I bite into my mystery meat tacos – as naked
and sad as I’ve ever seen a taco – but at least they’re warm and
salty. My body craves anything that will
absorb the volatile esters of last night’s New year’s binge – beer, wine,
bubbly at the stroke of midnight, and the bag of 12 grapes, one for each second
counting down to midnight. Thank god I stopped short of tequila shots. I had a little bit of sense entering 2012.

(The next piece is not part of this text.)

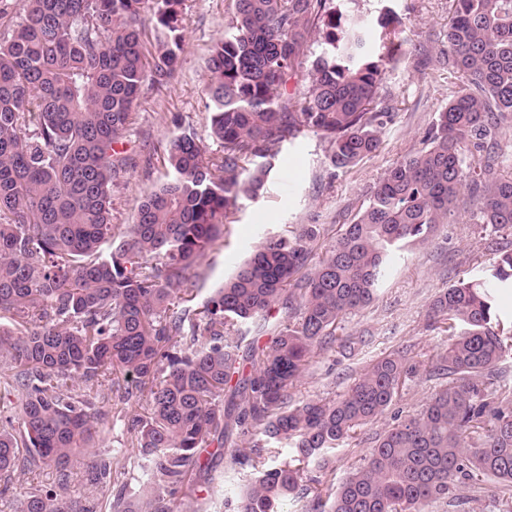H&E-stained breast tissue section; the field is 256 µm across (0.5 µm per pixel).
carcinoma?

Maybe this bodes well for my new year, my new empty journal of musings, a clean
slate, and penned into the first page: my
aspirations for a 2012 of creativity,
connection, y corozon.
I look up from my
snack, my book splayed open on the table, and there’s Regina and her friend
Luz, two tables down from me, now heading straight toward me smiling behind
movie star shades: a late night for them
too. We failed to connect last night –
my text message never reached them – so we were meant to run into each other at
the station today, obviously, just before our departures from Gto.
We share new year’s
greetings and kisses, all agree there’s a karma to our last-minute rendezvous that
we need to honor. We recommit to seeing each other in 2012 – in Leon, where Luz
lives, or in DF where Regina lives, or perhaps in Michoacan where’s she’s
starting her project. But please not Green River. I tell them one of my new
year’s resolutions is to escape Rioverde as frequently as I can and connect
with other people and places of Mexico – so when I finally go home home (wherever
home may be by the end of the Peace Corps chapter), my picture of Mexico will a
bit more complete. I take the
opportunity to share this possibility aloud with the muchachas, in clear, plain
English, which makes me more accountable to live it.
It occurs to me, how
open and free I’m feeling at the very start of this new year. Looking back,
seems like I
spent the entirety of 2011 closed off, closed in, protecting myself. I wonder if this has been going on for some
time, the last few years, maybe forever – and I’m just now noticing it. Noticing
it because …I have some distance from it – at this moment anyway. So I’ll try to explain it: I protect myself from the disappointment of
people. My quiet survival strategy over this past taxing year has been to seclude
myself. Tired of reaching out, I’ve decided to just stop showing interest,
becoming ever more independent, self-sufficient, and in turn isolated, though
protected from the inevitable disappointment.
Huh, I’m wearing one of Octavio Paz’s Mexican Masks (http://en.wikipedia.org/wiki/Octavio_Paz). Maybe
I AM becoming Mexican, going native, adapting to my surroundings like a chameleon. They say children of alcoholics
learn to do this well. And how convenient a mask – hiding as I make my way down
the street each day, so conspicuous – the people eying me – I feel their sideways glances - what’s the gringa
doing now? Running?! In this heat? Is
she loca?!
The problem is: the mask doesn’t work for long. Perhaps I needed the distance in 2011 – time
to reflect, recharge, reorient – so I would survive this experience. But that
can’t last forever. I can’t just turn-off
my need to connect with others – like it’s a light switch and I’m saving
energy. Humans energize me; they are a
life force. (And yes, they also sap me.)
So I need to be more choosey – I can listen to my intuition
about situations – and I can deal with the disappointment that will likely come
by acknowledging it if it does come and not making myself wrong for ‘caring’ so
much. But I can’t turn-off such a
vibrant part of me to protect myself from those feelings of sadness and loss
that are inevitable.
How do I work with them creatively, appreciatively,
lovingly?
Yes, this is the stance for 2012.
Thanks for Regina
and Luz’s presence in the bus station to help me articulate that. Thanks to Karen’s warm energy for
illuminating this for me too. Thanks to
Gabriel at Todos Os Santos Hostel – and to Jeffery and Monica the black and
white couple who invited me in to help celebrate their 40th wedding
anniversary that coincided with new years.
I had a chance to see during these final days of 2011, in Gto, what I
want for myself for this coming year.